We may be concerned about how accurate the model is. Because we are using simulations to create probabilistic series results, we can evaluate it by comparing the predicted probabilities to the observed probabilities of those events. In other words, if the model says that a team will win the series 30% of the time, we would expect that these teams win about 30% of the time when we look across all the data.
This is known as callibration, we can see that the model is pretty well calibrated, things it sees as unlikely don’t happen very much and things it says should happen normally do:
As we are dealing with probabilities and uncertainty, there will always be differences between what we expect to happen and what actually does. Sometimes the underdog wins, it doesn’t mean we were wrong to favour the other team beforehand!
Most unlikey series results:
Let’s use the model to look at the top 10 most unlikely test series results since 1946:
|Most likely simulated result||Probability of this series winner|
|England vs Pakistan 0-3 - 2012||2-0||4.53%|
|Pakistan vs Sri Lanka 1-2 - 1995||2-0||4.85%|
|West Indies vs India 0-1 - 1971||3-0||5.06%|
|England vs India 0-1 - 1971||2-0||5.17%|
|Australia vs South Africa 1-2 - 2008||2-0||7.88%|
|Australia vs India 1-2 - 1977||2-0||9.29%|
|West Indies vs England 2-1 - 2019||0-2||9.41%|
|West Indies vs England 0-1 - 1968||3-1||9.61%|
|England vs South Africa 0-1 - 1965||2-0||10.22%|
|India vs Australia 2-1 - 2001||0-2||10.32%|
When I started my last post, it was around the time that England were losing to the West Indies in 2019 and this analysis suggest that was the 7th worst series result in test cricket since WW2!
Looking in more detail at some specific test series results
Now we have the model, we can probe into specific test series results to see how unexpected our model thinks the results were.
India in Australia - 2018
India won this series 2-1, which was the first time they had ever won as series in Australia. This was a historic achievement for India. But how good was this result overall?
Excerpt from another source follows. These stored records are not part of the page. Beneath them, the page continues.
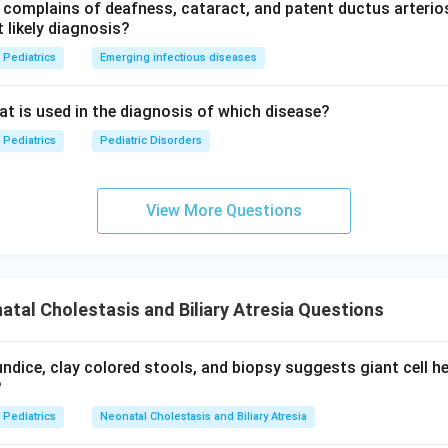
complains of deafness, cataract, and patent ductus arterios
key marks hepatobiliary scintigraphy as correct, but current tea
 likely diagnosis?
rics and standard pediatric surgery texts) is clear that per-ope
Pediatrics
Emerging infectious diseases
 the true gold standard, since scintigraphy only screens and cann
art from severe neonatal hepatitis. This answer has been updated
eat is used in the diagnosis of which disease?
e.
Pediatrics
Pediatric Disorders
View More Questions
\boxed{\text{Per-operative Ch
Per-operative Cholangiography
n in PDF
tal Cholestasis and Biliary Atresia Questions
aundice, clay colored stools, and biopsy suggests giant cell he
?
Pediatrics
Neonatal Cholestasis and Biliary Atresia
Well, before the first test my Elo rankings put India as the best team in the world, with Australia only 4th. But when we account for home advantage and the other factors in the model we put Australia as the favourites with a 43% chance of winning the series to India’s 32%.
This suggests India did do very well to win, but this was not amongst the biggest acheivements or upsets we have seen. This Australia team were not as good as their predecessors, the previous time India visitted Australia in 2014 the same model gave Australia a huge 70% chance of victory (they won 2-0).
The 2019 Ashes
The most recent Ashes series was closely matched, featured some amazing moments and ended in a 2-2 series draw.
Going into it Australia were 2nd in the world, with England a fairly distant 4th. Despite this, the model still favoured England giving them a 54% chance of winning the series with a most likely result being a 2-1 England win. This is compared to a 33% chance of an England win ahead of the series they won in 2015 and 2005.
So perhaps England should be disapointed with this result, however a tied series wasn’t that unexpected with this coming up 21% of the time.
England in South Africa
England’s most recent series was their 3-1 win in South Africa. South Africa were highly favoured 54% to 24% to win the series, based on their higher Elo ranking (3rd vs 4th) and home advantage.
That said, England overtook South Africa with this series win and South Africa’s Elo / ranking had been falling since the beginning of 2019, suggesting that the model may have been too confident in their chances.
It’s interesting to see the similar pre-series probabilities for an England Ashes win and a South African victory over England. In both cases, the most likely result didn’t occur but England could arguably be happy with getting a win and a draw out of these two series based on these figures (though the team and fans would definitely prefer them to be the other way around).